In most existing studies to date, involving both adults and children, there is a tendency for self-reports or parent overestimate sleep duration compared to objectively measured data16,33,38. This discrepancy may be attributed to social desirability bias, where individuals tend to provide answers they believe are more socially acceptable. Furthermore, socioeconomic status, particularly education level, also contributes to the tendency to provide socially desirable responses39.

This study presents several strengths that should be highlighted. First, it examines the agreement between methods in a specific age group that has been relatively understudied. Additionally, it incorporates diverse analytical approaches, providing a comprehensive understanding of the association between the two methods used to measure sleep duration. The findings offer valuable insights into which method may be preferred for assessing children’s sleep duration, whenever feasible.

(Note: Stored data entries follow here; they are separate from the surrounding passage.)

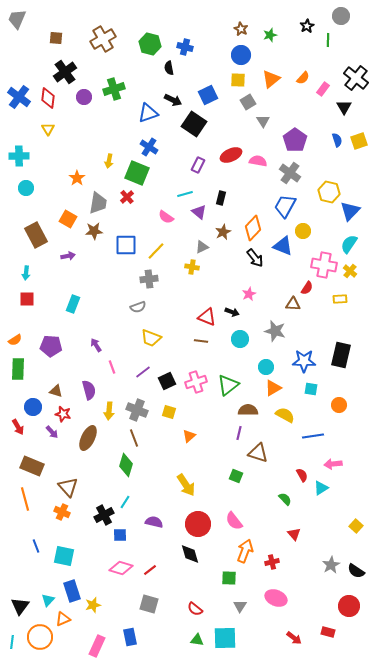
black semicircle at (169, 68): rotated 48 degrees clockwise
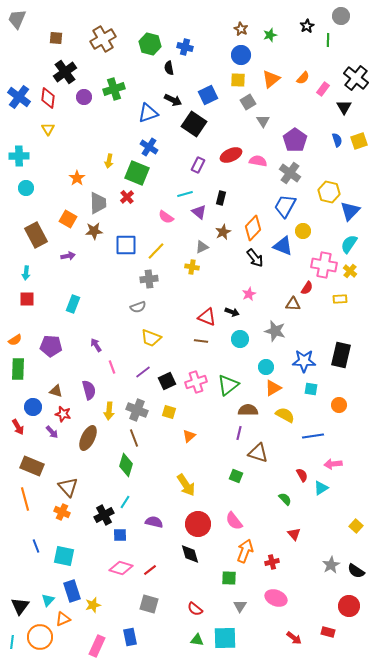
gray trapezoid at (98, 203): rotated 10 degrees counterclockwise
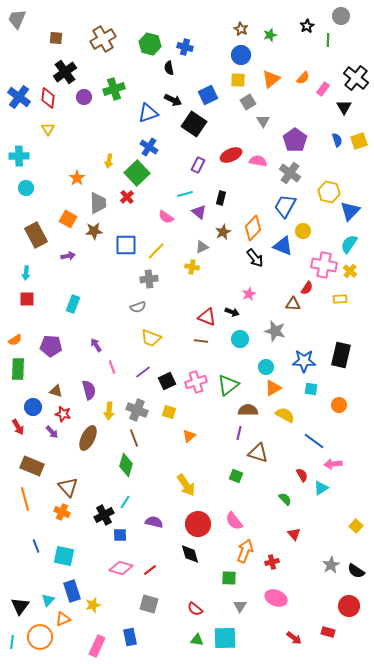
green square at (137, 173): rotated 25 degrees clockwise
blue line at (313, 436): moved 1 px right, 5 px down; rotated 45 degrees clockwise
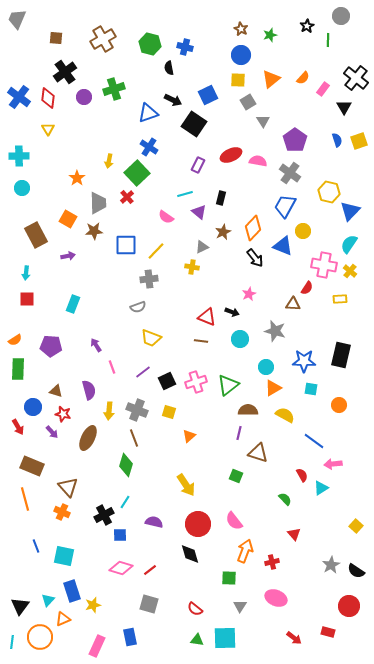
cyan circle at (26, 188): moved 4 px left
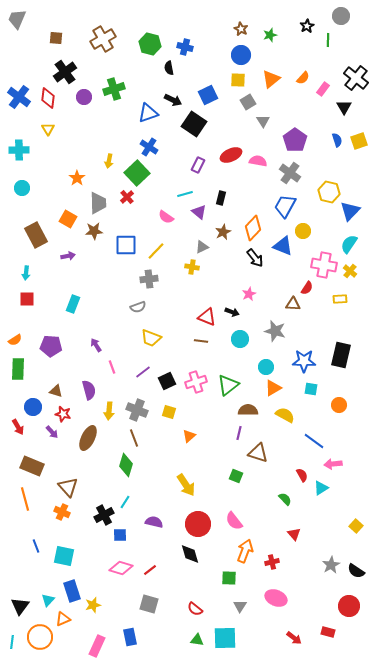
cyan cross at (19, 156): moved 6 px up
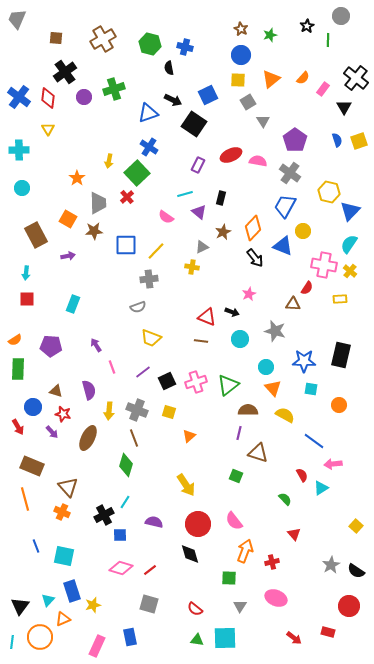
orange triangle at (273, 388): rotated 42 degrees counterclockwise
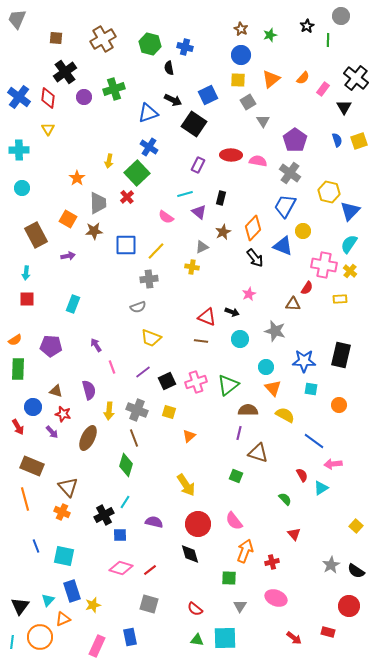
red ellipse at (231, 155): rotated 25 degrees clockwise
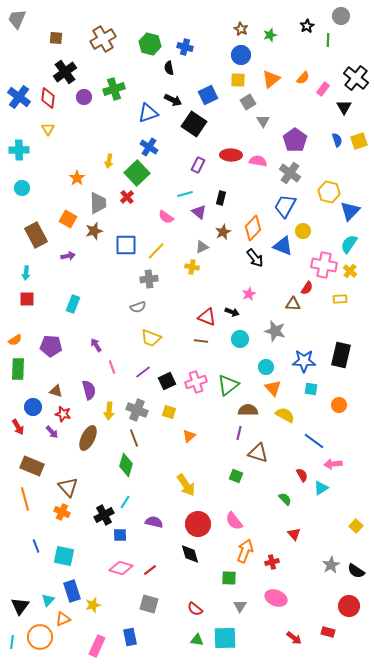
brown star at (94, 231): rotated 12 degrees counterclockwise
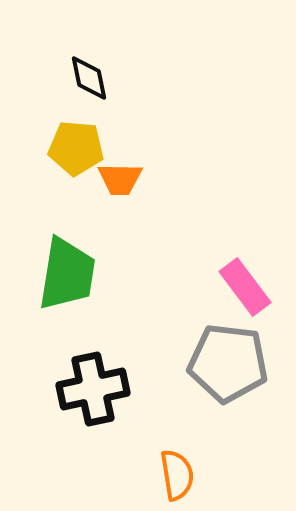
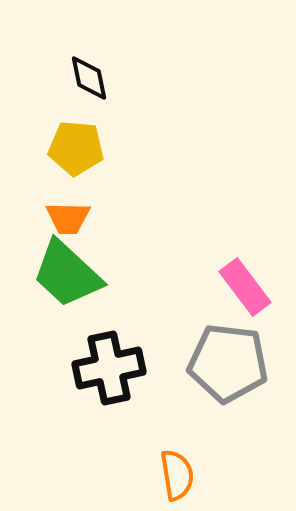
orange trapezoid: moved 52 px left, 39 px down
green trapezoid: rotated 124 degrees clockwise
black cross: moved 16 px right, 21 px up
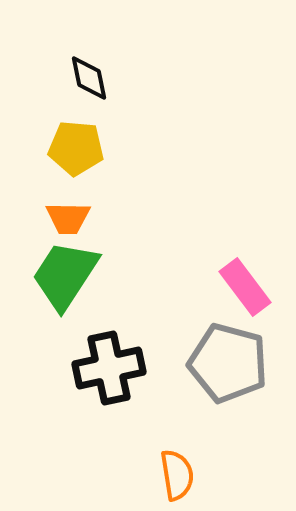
green trapezoid: moved 2 px left, 1 px down; rotated 80 degrees clockwise
gray pentagon: rotated 8 degrees clockwise
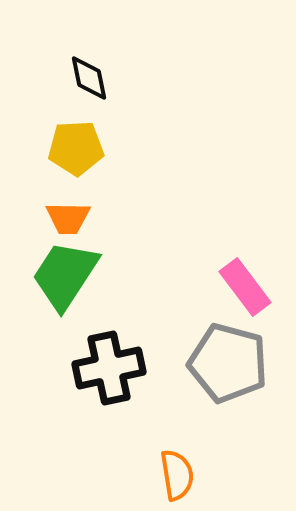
yellow pentagon: rotated 8 degrees counterclockwise
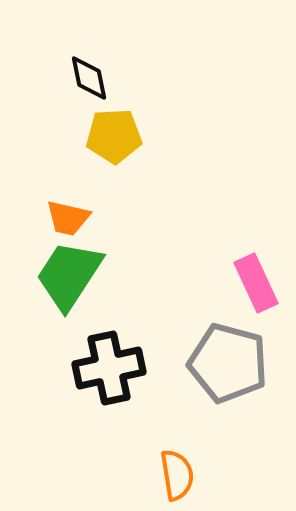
yellow pentagon: moved 38 px right, 12 px up
orange trapezoid: rotated 12 degrees clockwise
green trapezoid: moved 4 px right
pink rectangle: moved 11 px right, 4 px up; rotated 12 degrees clockwise
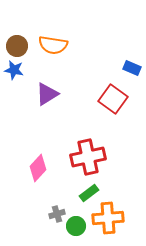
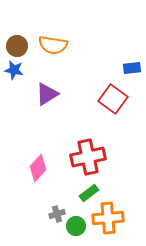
blue rectangle: rotated 30 degrees counterclockwise
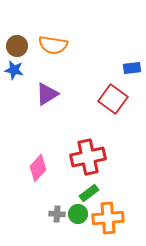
gray cross: rotated 21 degrees clockwise
green circle: moved 2 px right, 12 px up
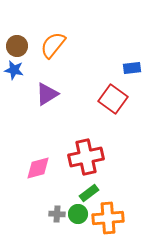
orange semicircle: rotated 120 degrees clockwise
red cross: moved 2 px left
pink diamond: rotated 32 degrees clockwise
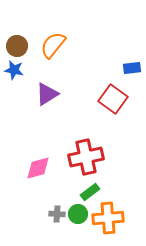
green rectangle: moved 1 px right, 1 px up
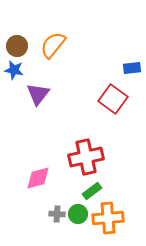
purple triangle: moved 9 px left; rotated 20 degrees counterclockwise
pink diamond: moved 10 px down
green rectangle: moved 2 px right, 1 px up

This study also has some limitations, which are outlined below: this study is its cross-sectional design, which restricts our ability to determine the directionality or causality of the observed relationships. Additionally, the specific context of social vulnerability underscores the need for caution when generalizing our findings to broader populations. This may influence both sleep patterns and the accuracy of parental reporting. To account for this, we used the highest parental education level as a proxy for social context40,41. Notably, our findings reveal that nearly half of the parents in the study had a higher education level, which may help mitigate potential biases associated with the social vulnerability context. Another limitation that could be mentioned is the fact that its exclusive focus on sleep duration, without considering other important sleep parameters such as bedtime and wake-up time. While sleep duration is a crucial determinant of child health42 other aspects of sleep patterns also play a significant role. For instance, children with Attention-Deficit/Hyperactivity Disorder (ADHD) tend to have later bedtimes and shorter sleep duration compared to their peers43,44. A more comprehensive assessment of sleep variables could provide deeper insights into the relationship between socioeconomic factors and sleep health in socially vulnerable populations. Additionally, while accelerometry provides objective data on sleep duration, it has limitations in capturing sleep quality and other nuanced sleep parameters45. Furthermore, inaccuracies may arise if children improperly wear or remove the devices, as well as due to potential environmental factors or device calibration issues45,46,47. Previous studies have also highlighted these limitations, which should be considered when interpreting accelerometer data in sleep research.

Conclusion

The overall findings indicate a significant lack of agreement between accelerometer measurements and parent reports of sleep duration in children. The parents’ overreporting tendency, poor diagnostic accuracy, and low levels of agreement suggest that relying solely on parental reports may not provide an accurate representation of children’s sleep duration. Future research should emphasize the importance of utilizing objective measures, such as accelerometers, to assess sleep duration in children effectively.